The  US government also reported that the  labor force participation rate rose to  61.5%, average weekly hours dipped to  34.5, and  average hourly earnings slipped 1.2%.
In  a  separate labor report, the  number of  Americans filing for  first-time unemployment benefits clocked in  at  1.427 million in  the  week ending June 27, worse than the  1.355 million projection.
Continuing jobless claims totaled 19.29 million, while the  four-week average, which eliminates the  week-to-week volatility, topped 1.503 million.

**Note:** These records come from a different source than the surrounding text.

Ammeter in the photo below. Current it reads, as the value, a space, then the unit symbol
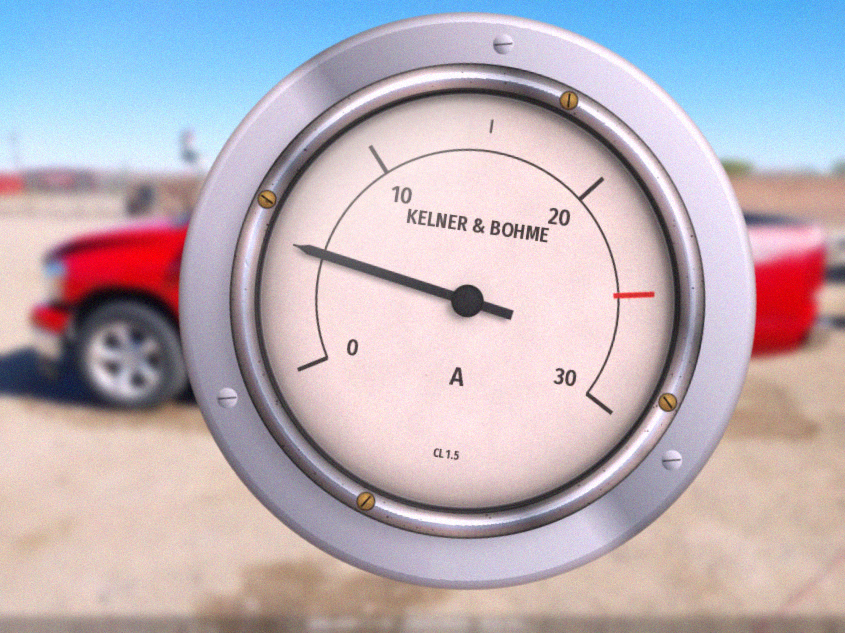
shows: 5 A
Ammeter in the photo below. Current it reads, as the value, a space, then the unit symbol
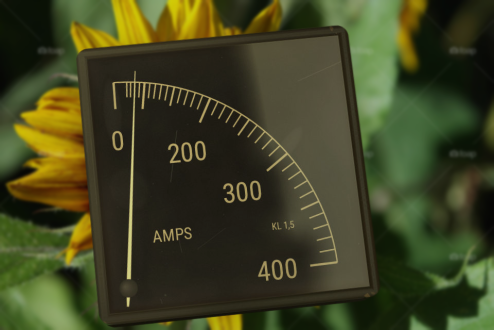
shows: 80 A
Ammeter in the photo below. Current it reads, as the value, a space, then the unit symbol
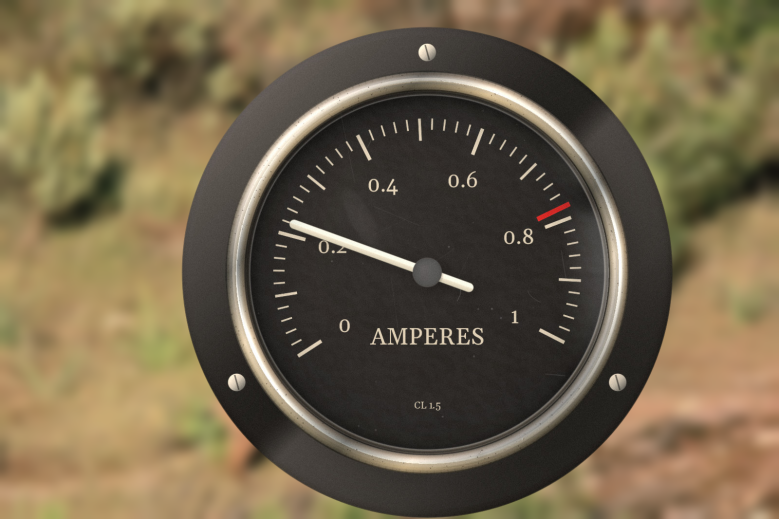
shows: 0.22 A
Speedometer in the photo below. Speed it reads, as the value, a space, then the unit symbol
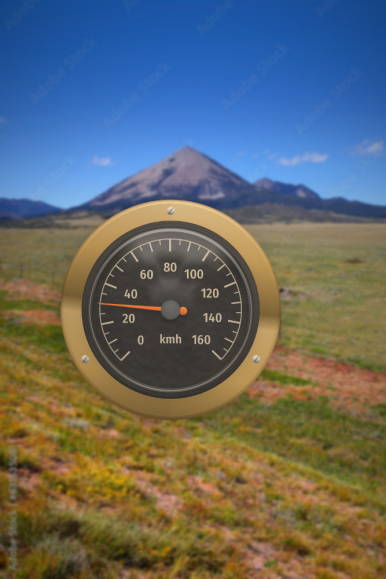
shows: 30 km/h
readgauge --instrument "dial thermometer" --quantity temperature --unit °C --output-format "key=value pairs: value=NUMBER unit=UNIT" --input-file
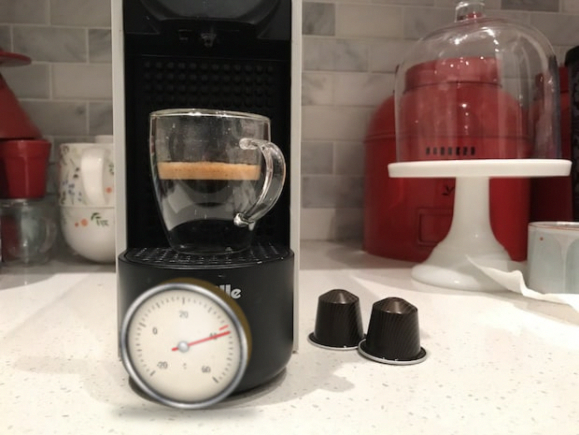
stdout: value=40 unit=°C
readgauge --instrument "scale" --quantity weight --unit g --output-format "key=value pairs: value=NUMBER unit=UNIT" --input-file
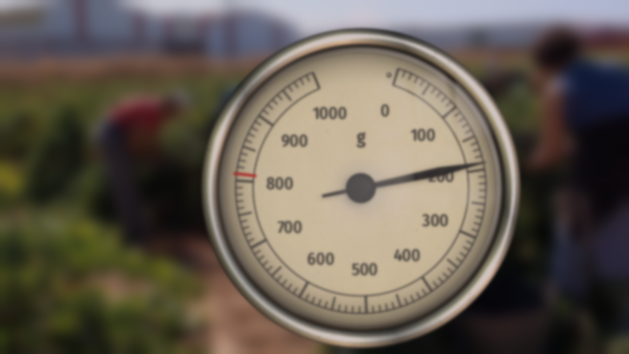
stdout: value=190 unit=g
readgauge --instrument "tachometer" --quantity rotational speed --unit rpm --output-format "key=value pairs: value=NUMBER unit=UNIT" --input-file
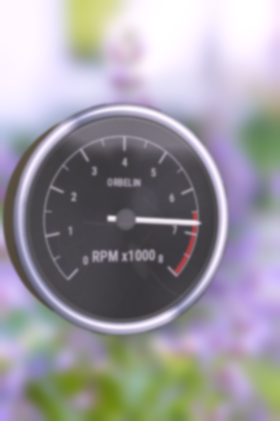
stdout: value=6750 unit=rpm
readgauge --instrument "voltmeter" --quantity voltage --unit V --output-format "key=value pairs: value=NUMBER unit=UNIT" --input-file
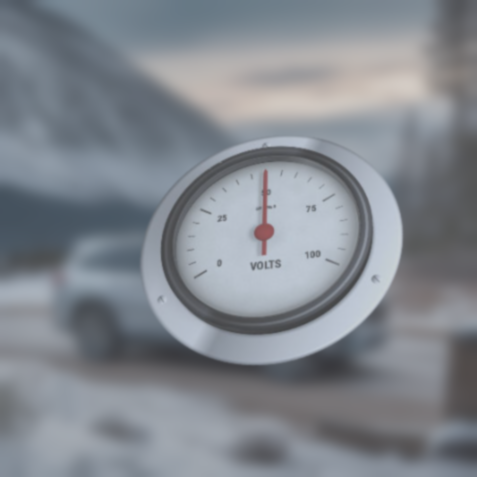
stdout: value=50 unit=V
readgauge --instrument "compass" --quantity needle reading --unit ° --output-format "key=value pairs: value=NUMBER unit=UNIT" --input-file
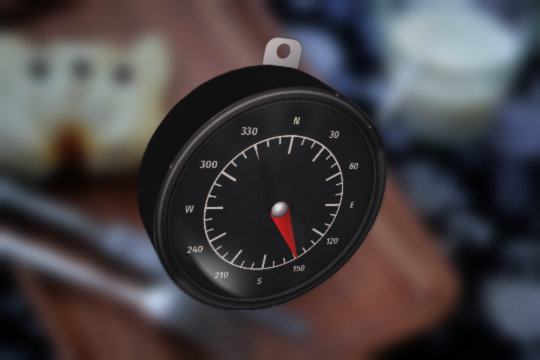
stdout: value=150 unit=°
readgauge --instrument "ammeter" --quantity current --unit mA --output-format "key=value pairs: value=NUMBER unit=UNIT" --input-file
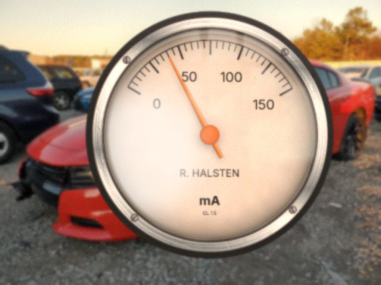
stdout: value=40 unit=mA
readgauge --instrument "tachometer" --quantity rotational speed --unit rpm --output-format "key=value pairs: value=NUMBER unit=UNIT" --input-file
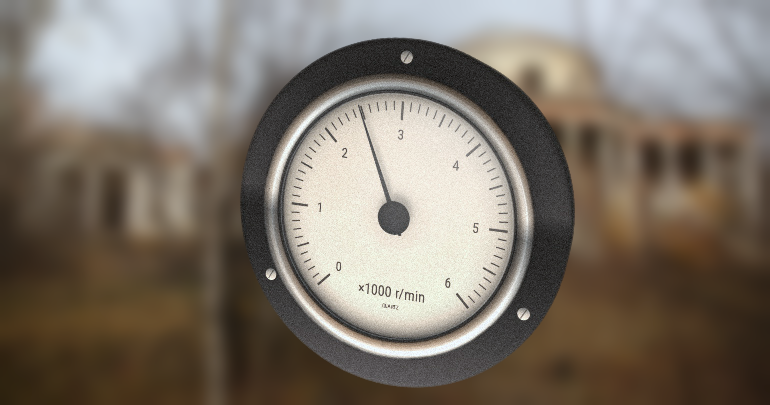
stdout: value=2500 unit=rpm
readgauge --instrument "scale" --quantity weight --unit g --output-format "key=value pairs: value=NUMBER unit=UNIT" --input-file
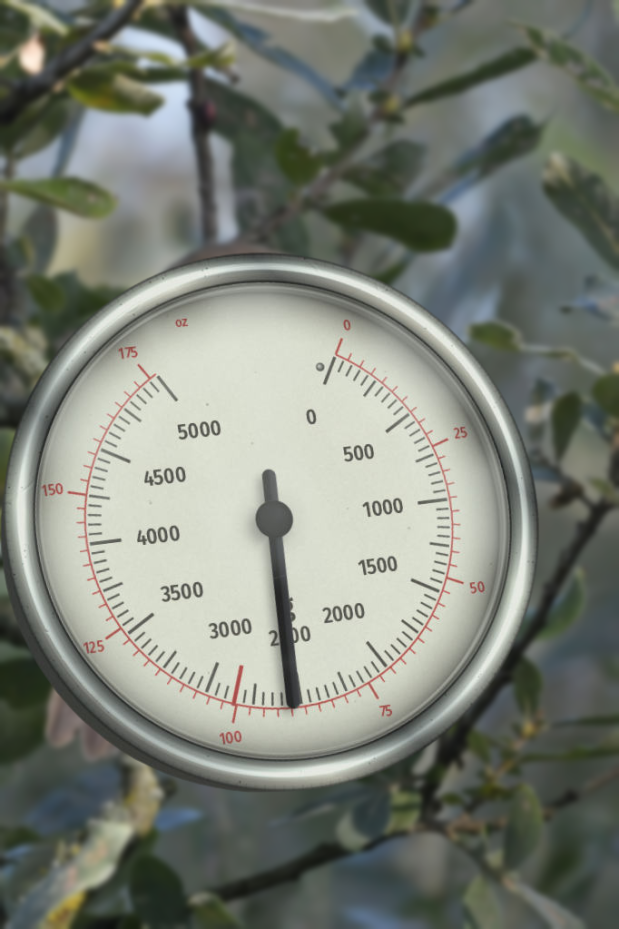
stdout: value=2550 unit=g
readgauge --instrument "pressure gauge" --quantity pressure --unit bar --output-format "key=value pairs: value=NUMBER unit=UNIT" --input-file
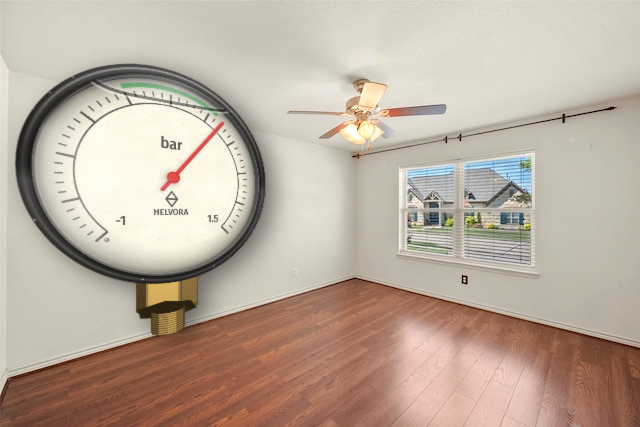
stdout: value=0.6 unit=bar
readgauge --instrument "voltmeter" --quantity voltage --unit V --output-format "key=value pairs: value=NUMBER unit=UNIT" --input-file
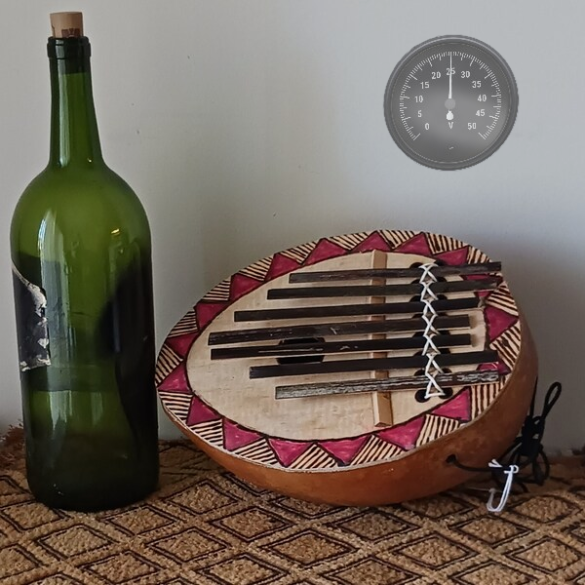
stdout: value=25 unit=V
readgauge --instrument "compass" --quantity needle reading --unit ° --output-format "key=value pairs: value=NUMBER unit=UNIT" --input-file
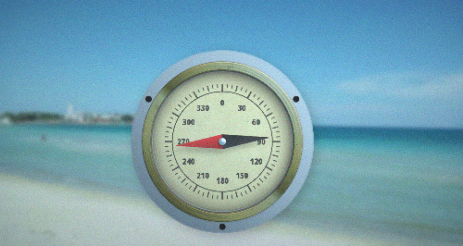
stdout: value=265 unit=°
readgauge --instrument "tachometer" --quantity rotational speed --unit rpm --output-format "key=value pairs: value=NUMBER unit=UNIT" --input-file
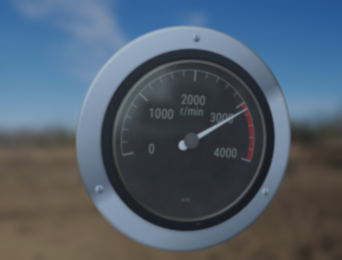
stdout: value=3100 unit=rpm
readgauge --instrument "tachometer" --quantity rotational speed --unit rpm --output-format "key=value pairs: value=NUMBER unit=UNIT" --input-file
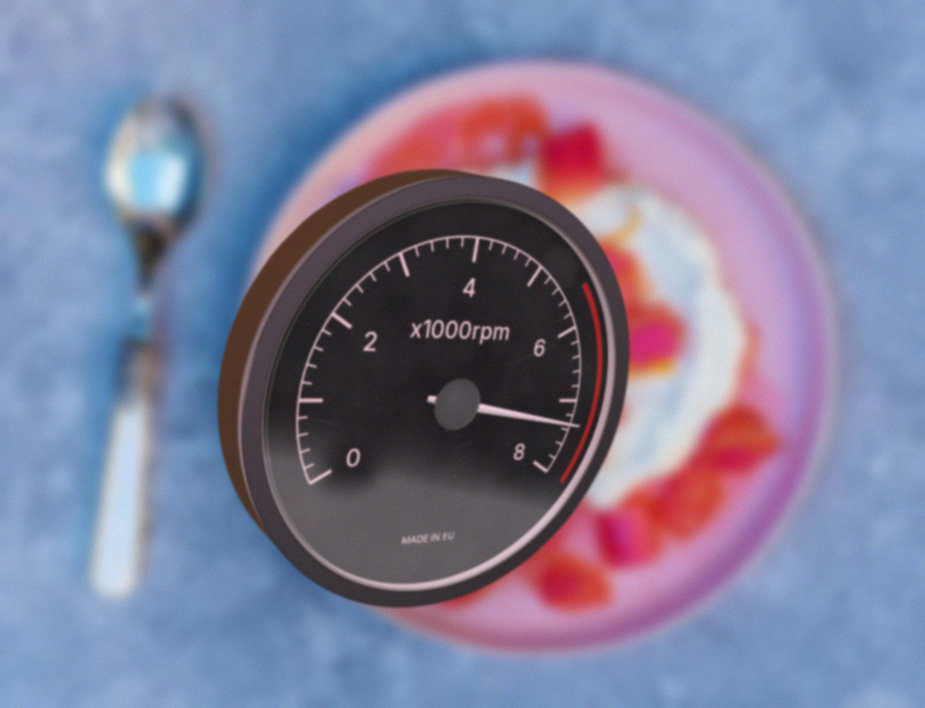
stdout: value=7300 unit=rpm
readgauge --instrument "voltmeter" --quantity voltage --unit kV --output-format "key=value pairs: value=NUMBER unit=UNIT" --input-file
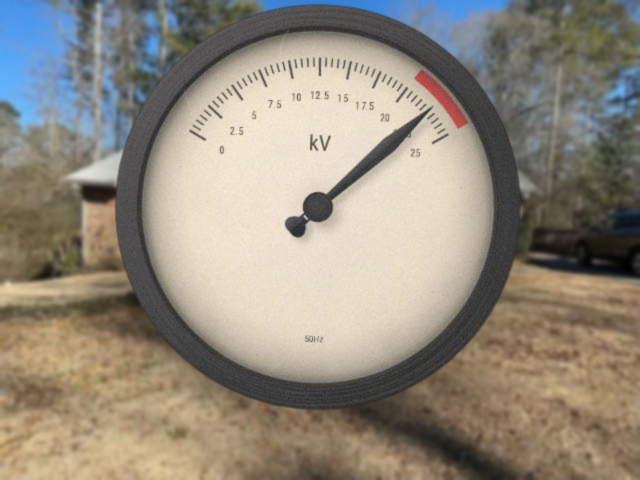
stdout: value=22.5 unit=kV
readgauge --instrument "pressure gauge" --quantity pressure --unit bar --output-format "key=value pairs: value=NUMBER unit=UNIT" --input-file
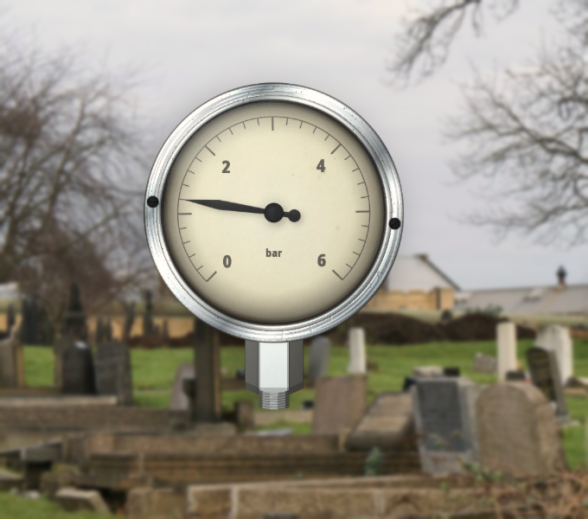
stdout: value=1.2 unit=bar
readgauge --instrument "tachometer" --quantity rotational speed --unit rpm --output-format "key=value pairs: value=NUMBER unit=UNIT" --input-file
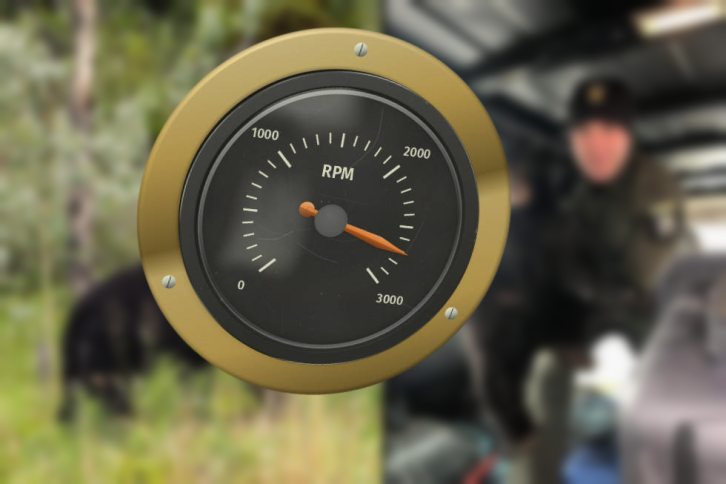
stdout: value=2700 unit=rpm
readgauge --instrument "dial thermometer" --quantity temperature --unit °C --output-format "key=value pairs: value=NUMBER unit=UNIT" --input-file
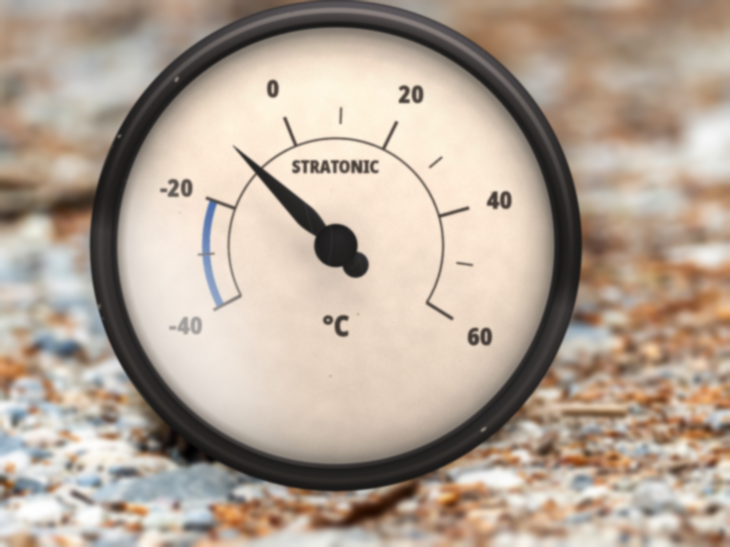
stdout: value=-10 unit=°C
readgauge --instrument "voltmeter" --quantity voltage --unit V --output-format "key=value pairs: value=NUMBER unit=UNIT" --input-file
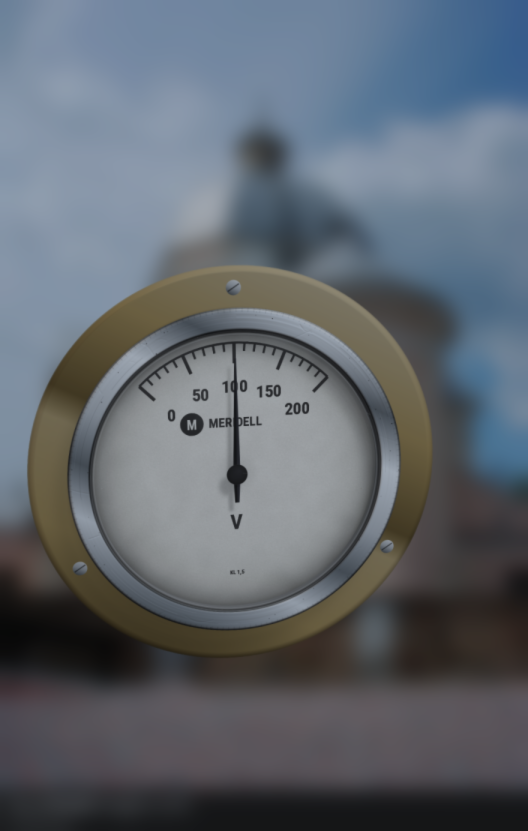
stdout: value=100 unit=V
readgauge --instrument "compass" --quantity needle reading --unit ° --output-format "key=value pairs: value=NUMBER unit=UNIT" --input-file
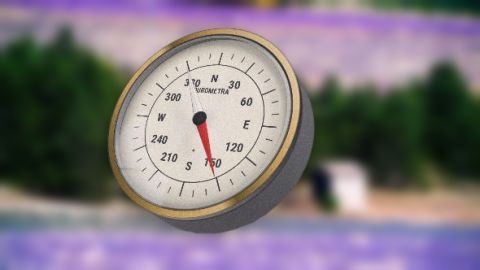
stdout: value=150 unit=°
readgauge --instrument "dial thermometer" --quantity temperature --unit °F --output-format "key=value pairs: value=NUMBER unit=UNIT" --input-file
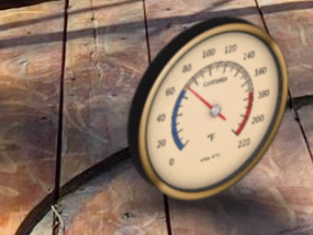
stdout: value=70 unit=°F
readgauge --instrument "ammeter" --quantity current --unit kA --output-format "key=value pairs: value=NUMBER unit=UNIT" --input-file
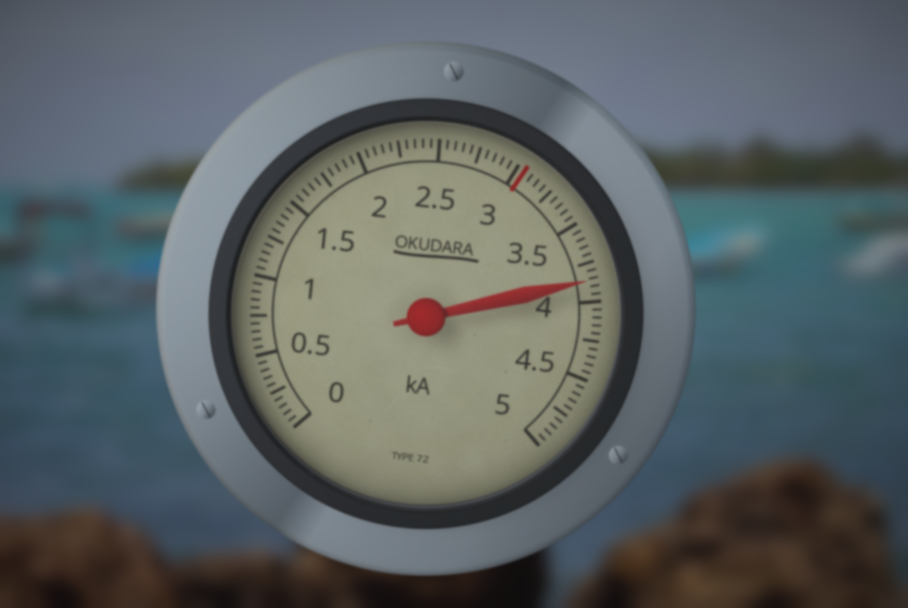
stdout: value=3.85 unit=kA
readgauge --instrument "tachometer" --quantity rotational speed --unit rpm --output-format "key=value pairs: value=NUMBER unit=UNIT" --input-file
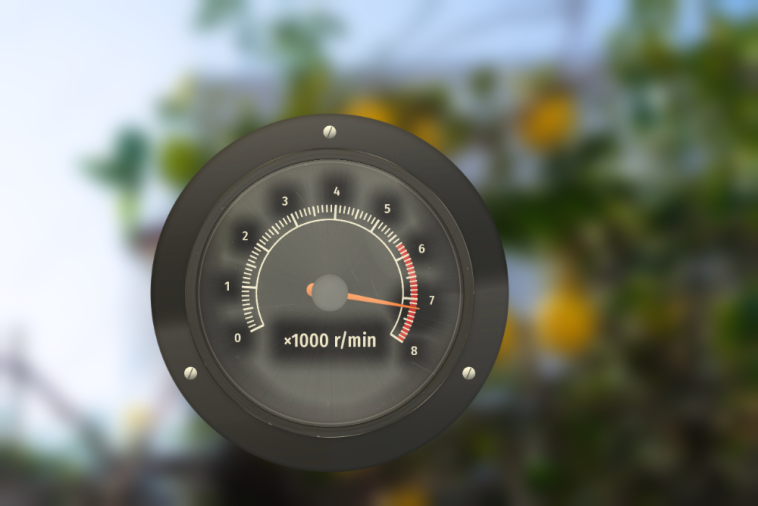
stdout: value=7200 unit=rpm
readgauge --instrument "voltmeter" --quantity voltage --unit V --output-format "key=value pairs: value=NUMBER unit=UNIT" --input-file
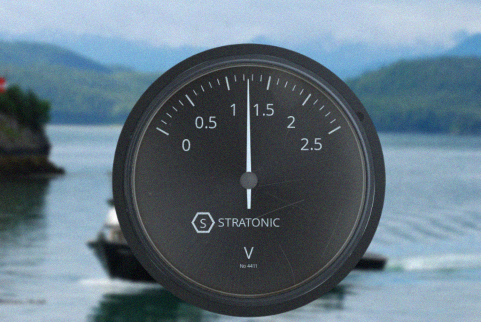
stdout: value=1.25 unit=V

In  other economic data, the  balance of  trade worsened to  -$54.6 billion in  May as  exports fell to  $144.5 billion and  imports dipped to  $199.1 billion.
In  May, new orders for  US manufactured goods surged by  8%, falling short of  market expectations of  8.9%. This is up from the  13.5% crash in  April.
The  two-year bond yield climbed 2.5 basis points to  1.458%, the  benchmark 10-year Treasury yield rose 1.9 basis points to  0.701%, and  the  30-year bond yield added 2.5 basis points to  1.463%.
Financial markets rallied on  the  good news as  the  leading stock indexes surged more than 1%. Gold continued to  retreat after testing its best level in  nine years.
The  US Dollar Index, which measures the  greenback against a  basket of  currencies, fell 0.17% to  97.03, from an  opening of  97.15. The  index is on  track for  a  weekly gain loss of  0.4%, paring its year-to-date gain to  below 0.7%.
The  USD/CAD currency pair tumbled 0.12% to  1.3573, from an  opening of  1.3587, at  14:03 GMT on  Thursday. The  EUR/USD rose 0.17% to  1.1272, from an  opening of  1.1251.